* start The records *
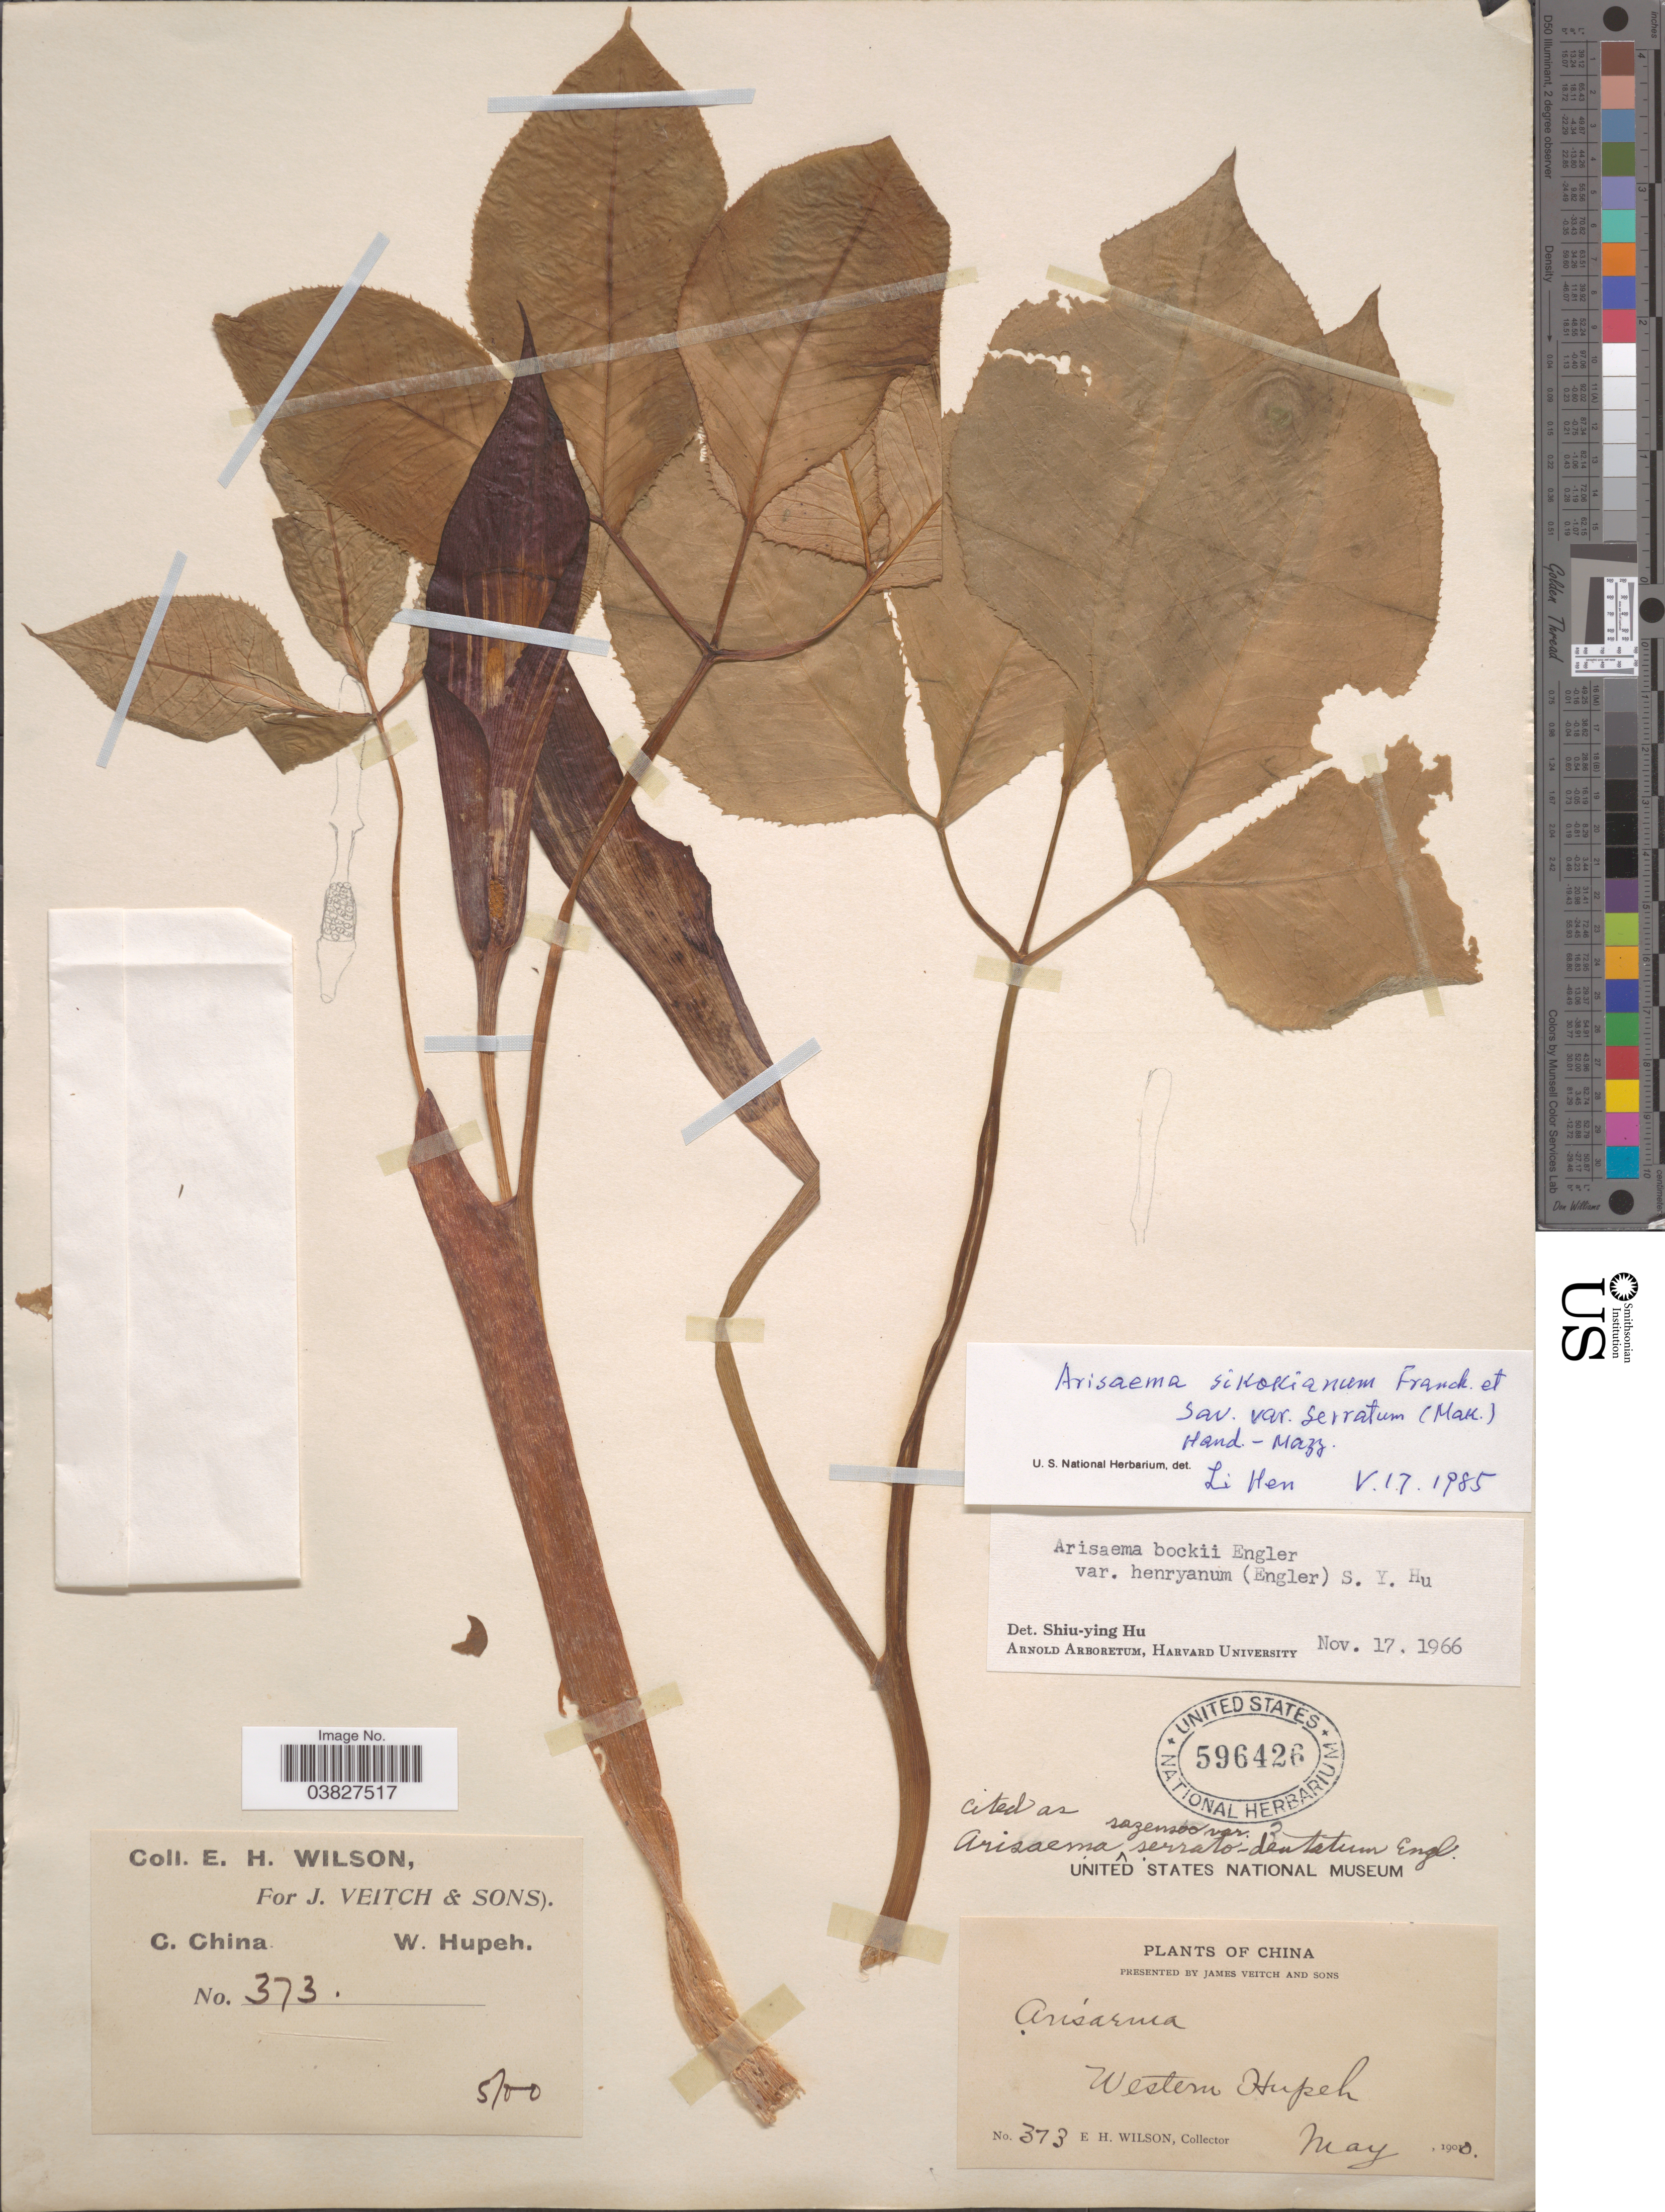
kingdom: Plantae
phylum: Tracheophyta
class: Liliopsida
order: Alismatales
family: Araceae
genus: Arisaema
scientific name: Arisaema bockii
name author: Engl.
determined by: Ma, Zheng Xu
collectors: E. Wilson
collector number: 373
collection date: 1900-05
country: China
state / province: Hubei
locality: C. China. Western Hupeh.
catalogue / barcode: US 596426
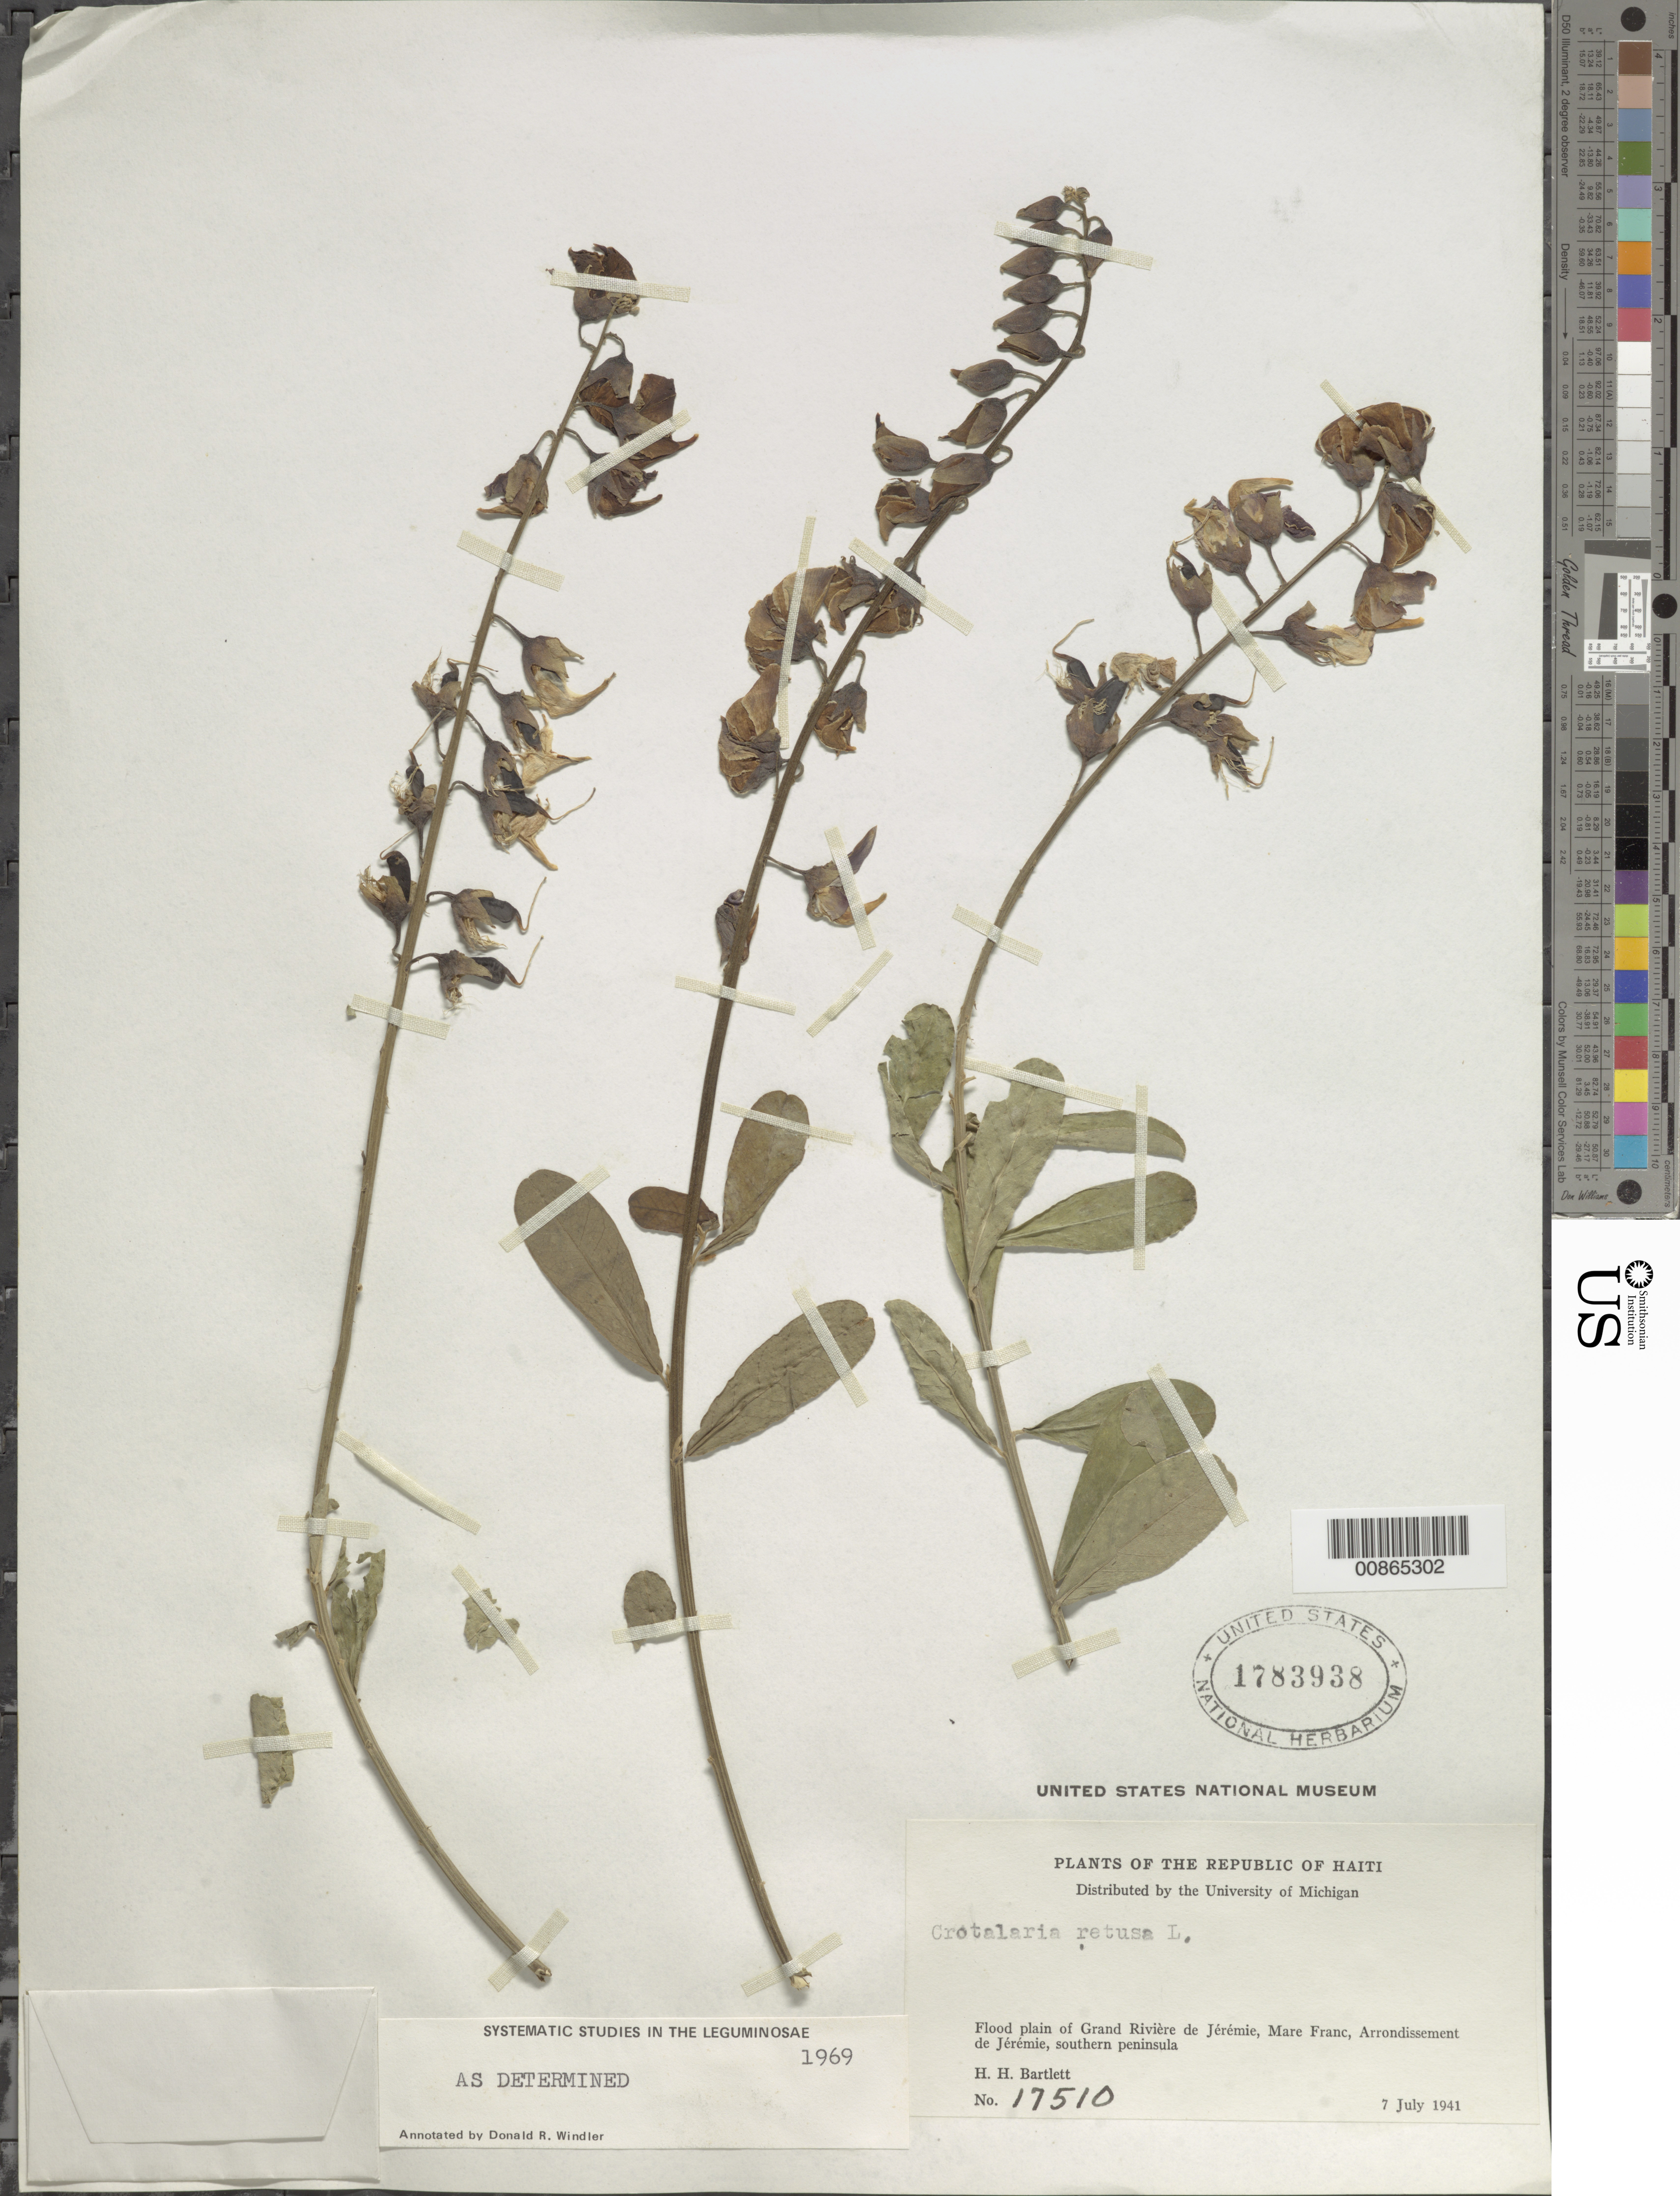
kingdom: Plantae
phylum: Tracheophyta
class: Magnoliopsida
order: Fabales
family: Fabaceae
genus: Crotalaria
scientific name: Crotalaria retusa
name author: L.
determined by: Windler, D. R.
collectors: H. H. Bartlett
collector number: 17510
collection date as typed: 07 Jul 1941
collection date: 1941-07-07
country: Haiti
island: Hispaniola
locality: Flood plain of Grand Rivière de Jérémie, Mare Franc, Arrondissement de Jérémie, southern peninsula.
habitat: Flood plain.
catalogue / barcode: US 1783938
* end The records *
**Written request:** Copy every line of the two rows above verbatim, leaving the pictures out of your answer.

**Result of this task:**
kingdom: Plantae
phylum: Tracheophyta
class: Liliopsida
order: Alismatales
family: Araceae
genus: Arisaema
scientific name: Arisaema bockii
name author: Engl.
determined by: Ma, Zheng Xu
collectors: E. Wilson
collector number: 373
collection date: 1900-05
country: China
state / province: Hubei
locality: C. China. Western Hupeh.
catalogue / barcode: US 596426
kingdom: Plantae
phylum: Tracheophyta
class: Magnoliopsida
order: Fabales
family: Fabaceae
genus: Crotalaria
scientific name: Crotalaria retusa
name author: L.
determined by: Windler, D. R.
collectors: H. H. Bartlett
collector number: 17510
collection date as typed: 07 Jul 1941
collection date: 1941-07-07
country: Haiti
island: Hispaniola
locality: Flood plain of Grand Rivière de Jérémie, Mare Franc, Arrondissement de Jérémie, southern peninsula.
habitat: Flood plain.
catalogue / barcode: US 1783938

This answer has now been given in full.